Antoine Watteau

Audio: 

Study with Four Pilgrims and a Cupid relates to Watteau’s painting The Embarkation for Cythera. He first depicted the subject around 1709–12 and returned to it a few years later, producing two variations. In these convivial works, groups of elegantly dressed young people mingle in bucolic settings as they prepare to embark for the Greek island that was, according to classical legend, the birthplace of Aphrodite, the goddess of love. In 1717, the French Academy described Watteau’s Embarkation for Cythera as a fête galante, giving a name to the genre that would become the artist’s signature development. In this drawing, Watteau adeptly varied the pressure of the red chalk to define the fashionable characters.

Antoine Watteau
French, 1684–1721
Study with Four Pilgrims and a Cupid, ca. 1709–12(?)
Red chalk
Kupferstich-Kabinett, Staatliche Kunstsammlungen Dresden, INV. NO. C 734

Transcription: 

Jennifer Tonkovich, Eugene and Clare Thaw Curator of Drawings and Prints

The term fete galante, used to describe a group of men and women in elegant dress at leisure in the landscape, came into use around 1700 and in fact such scenes of outdoor romance already were gaining currency in theatrical productions of the 1690s. Nevertheless, Watteau’s evocation of Cythera in the canvas at the Louvre remains the most poetic and memorable example of the genre.

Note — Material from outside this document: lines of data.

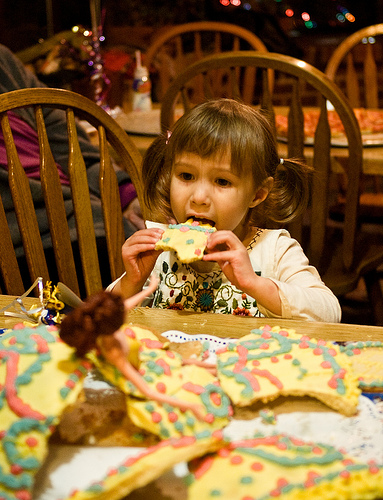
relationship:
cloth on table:
[40, 331, 381, 497] [0, 294, 382, 498]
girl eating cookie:
[105, 100, 341, 328] [154, 214, 212, 263]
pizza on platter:
[269, 108, 383, 138] [287, 132, 381, 150]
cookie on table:
[218, 323, 362, 415] [0, 295, 383, 500]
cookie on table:
[346, 337, 381, 391] [0, 295, 383, 500]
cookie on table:
[193, 429, 380, 498] [0, 295, 383, 500]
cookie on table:
[77, 430, 228, 496] [0, 295, 383, 500]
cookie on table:
[3, 322, 88, 491] [0, 295, 383, 500]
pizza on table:
[269, 108, 383, 138] [47, 79, 382, 199]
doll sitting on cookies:
[59, 271, 216, 425] [0, 320, 380, 498]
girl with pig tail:
[134, 93, 275, 228] [258, 157, 318, 227]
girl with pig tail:
[134, 93, 275, 228] [137, 126, 173, 224]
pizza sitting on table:
[269, 103, 381, 151] [96, 108, 381, 191]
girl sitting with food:
[105, 100, 341, 328] [153, 217, 218, 264]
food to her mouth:
[153, 217, 218, 264] [183, 211, 217, 228]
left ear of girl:
[249, 175, 277, 211] [105, 100, 341, 328]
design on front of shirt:
[159, 263, 262, 316] [106, 228, 341, 323]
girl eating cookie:
[105, 100, 341, 328] [144, 203, 232, 267]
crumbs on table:
[172, 309, 215, 333] [0, 294, 381, 340]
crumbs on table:
[1, 272, 366, 493] [0, 294, 381, 340]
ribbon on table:
[2, 263, 59, 335] [0, 293, 196, 338]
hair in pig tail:
[136, 100, 302, 224] [254, 151, 318, 229]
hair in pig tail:
[136, 100, 302, 224] [138, 128, 183, 220]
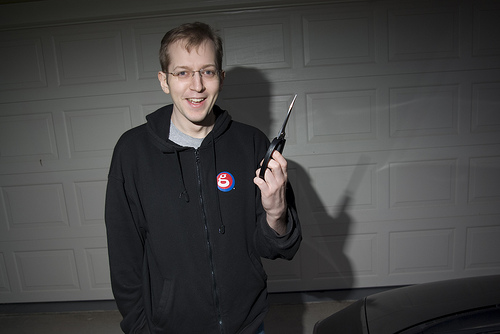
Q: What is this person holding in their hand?
A: Scissors.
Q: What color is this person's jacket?
A: Black.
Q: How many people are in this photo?
A: One.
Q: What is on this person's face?
A: Glasses.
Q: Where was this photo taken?
A: Outside a garage, at night.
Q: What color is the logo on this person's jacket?
A: Red, white, and blue.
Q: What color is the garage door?
A: White.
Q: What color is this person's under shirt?
A: Gray.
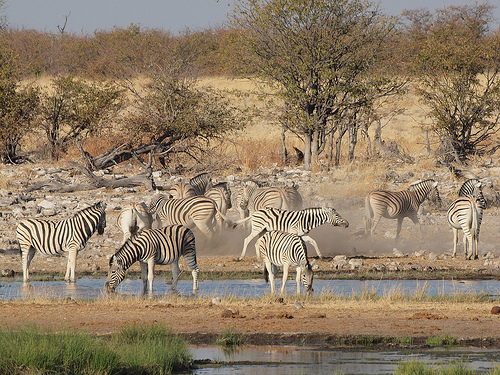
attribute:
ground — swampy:
[207, 339, 373, 371]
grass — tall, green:
[1, 321, 208, 372]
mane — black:
[292, 234, 317, 264]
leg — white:
[141, 254, 167, 296]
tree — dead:
[25, 141, 182, 210]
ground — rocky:
[143, 156, 330, 204]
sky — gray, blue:
[6, 2, 316, 51]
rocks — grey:
[33, 194, 96, 221]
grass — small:
[387, 330, 477, 350]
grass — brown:
[232, 128, 278, 178]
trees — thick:
[53, 25, 226, 95]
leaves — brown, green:
[132, 27, 178, 84]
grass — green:
[74, 313, 184, 373]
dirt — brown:
[339, 309, 392, 332]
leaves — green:
[113, 104, 169, 116]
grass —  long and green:
[8, 321, 183, 375]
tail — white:
[352, 192, 382, 231]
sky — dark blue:
[24, 50, 167, 54]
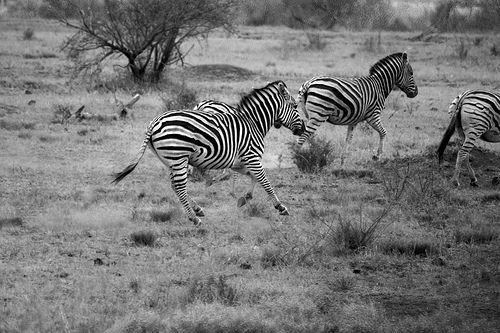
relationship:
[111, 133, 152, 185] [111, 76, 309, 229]
tail of zebra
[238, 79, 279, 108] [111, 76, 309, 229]
hair on zebra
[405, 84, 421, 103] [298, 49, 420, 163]
mouth of zebra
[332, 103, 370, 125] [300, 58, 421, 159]
stomach of zebra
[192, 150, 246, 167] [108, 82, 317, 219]
stomach of zebra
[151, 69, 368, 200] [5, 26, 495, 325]
zebras running field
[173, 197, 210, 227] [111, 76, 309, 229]
feet of zebra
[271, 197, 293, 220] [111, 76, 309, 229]
feet of zebra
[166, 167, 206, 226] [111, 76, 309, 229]
back legs of zebra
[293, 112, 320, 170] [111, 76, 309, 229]
back legs of zebra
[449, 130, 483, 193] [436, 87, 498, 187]
back legs of zebra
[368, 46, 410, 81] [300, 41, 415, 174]
front snout of zebra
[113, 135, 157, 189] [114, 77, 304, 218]
tail of zebras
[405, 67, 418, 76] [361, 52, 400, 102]
eye of zebra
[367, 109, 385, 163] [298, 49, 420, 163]
leg of zebra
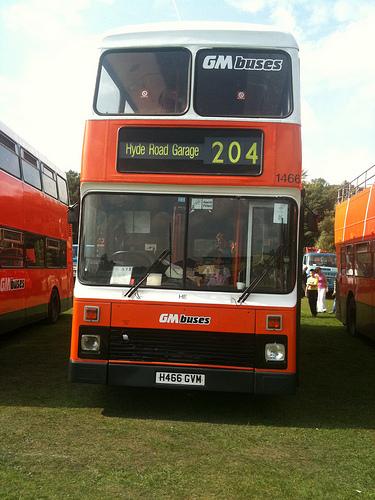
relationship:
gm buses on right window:
[205, 51, 285, 75] [195, 47, 295, 119]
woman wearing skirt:
[314, 261, 332, 314] [316, 285, 328, 317]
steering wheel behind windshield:
[109, 243, 151, 271] [75, 189, 302, 299]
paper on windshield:
[267, 200, 293, 227] [75, 189, 302, 299]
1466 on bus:
[274, 169, 303, 190] [62, 25, 311, 406]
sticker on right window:
[236, 89, 247, 105] [195, 47, 295, 119]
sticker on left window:
[137, 87, 151, 101] [95, 47, 190, 116]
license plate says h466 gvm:
[150, 367, 208, 390] [159, 374, 200, 384]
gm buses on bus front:
[157, 310, 214, 331] [73, 299, 298, 383]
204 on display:
[207, 140, 261, 169] [114, 124, 265, 177]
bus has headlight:
[62, 25, 311, 406] [260, 340, 286, 363]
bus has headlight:
[62, 25, 311, 406] [78, 334, 101, 357]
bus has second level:
[62, 25, 311, 406] [82, 27, 305, 130]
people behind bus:
[303, 264, 332, 318] [62, 25, 311, 406]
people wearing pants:
[303, 271, 318, 318] [303, 289, 318, 317]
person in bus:
[203, 223, 237, 272] [62, 25, 311, 406]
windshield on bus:
[75, 189, 302, 299] [62, 25, 311, 406]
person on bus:
[203, 223, 237, 272] [62, 25, 311, 406]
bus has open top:
[329, 159, 374, 352] [327, 162, 374, 209]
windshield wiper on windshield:
[123, 245, 172, 303] [75, 189, 302, 299]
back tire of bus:
[336, 289, 361, 335] [329, 159, 374, 352]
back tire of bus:
[45, 282, 65, 328] [1, 119, 78, 350]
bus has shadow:
[62, 25, 311, 406] [105, 383, 300, 428]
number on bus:
[202, 134, 263, 167] [62, 25, 311, 406]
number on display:
[202, 134, 263, 167] [114, 124, 265, 177]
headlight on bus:
[260, 340, 286, 363] [62, 25, 311, 406]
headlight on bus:
[78, 334, 101, 357] [62, 25, 311, 406]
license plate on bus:
[150, 367, 208, 390] [62, 25, 311, 406]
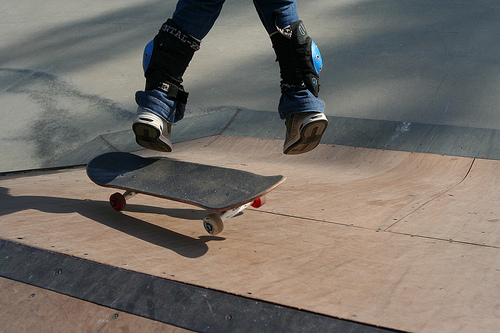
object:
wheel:
[202, 213, 223, 235]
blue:
[310, 39, 323, 76]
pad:
[143, 17, 208, 92]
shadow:
[0, 180, 226, 259]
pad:
[261, 19, 320, 100]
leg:
[249, 0, 329, 115]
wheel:
[251, 198, 267, 208]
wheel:
[109, 192, 126, 213]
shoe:
[282, 119, 328, 156]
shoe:
[127, 122, 174, 153]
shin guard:
[268, 15, 325, 99]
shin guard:
[133, 20, 208, 110]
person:
[130, 0, 331, 156]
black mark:
[381, 262, 421, 316]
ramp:
[0, 118, 498, 331]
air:
[123, 97, 331, 214]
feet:
[280, 109, 328, 155]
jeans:
[132, 1, 324, 114]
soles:
[130, 122, 172, 153]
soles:
[283, 118, 329, 157]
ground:
[2, 133, 498, 331]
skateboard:
[86, 148, 287, 237]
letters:
[160, 22, 201, 50]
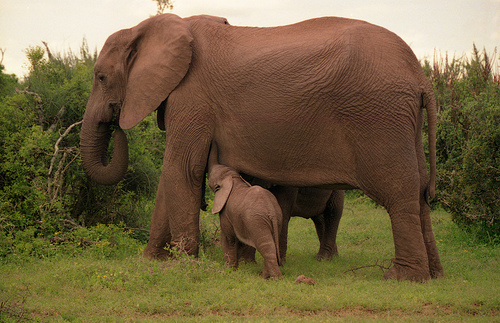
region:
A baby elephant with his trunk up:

Watteau spent the majority of his career outside the official French academy. He drew incessantly, making studies and carrying them in a portfolio, turning to this repository when he needed figures for paintings. The separate studies scattered across this page, with their mix of orientation and scale, reveal Watteau’s process of compiling individual motifs rather than devising a composition first and then methodically making studies of each figure in it. The male figure wearing the theatrical costume of a stylish follower of Venus is drawn  three times on the sheet in different poses, and appears in a few versions of the painted composition while the female devotee at center—who seems as if she’s the main study on the sheet—was not used in a painting. As your eye roves across the page, the individual studies reveal several moments of creation that eventually contributed to one of the most celebrated paintings in Western art.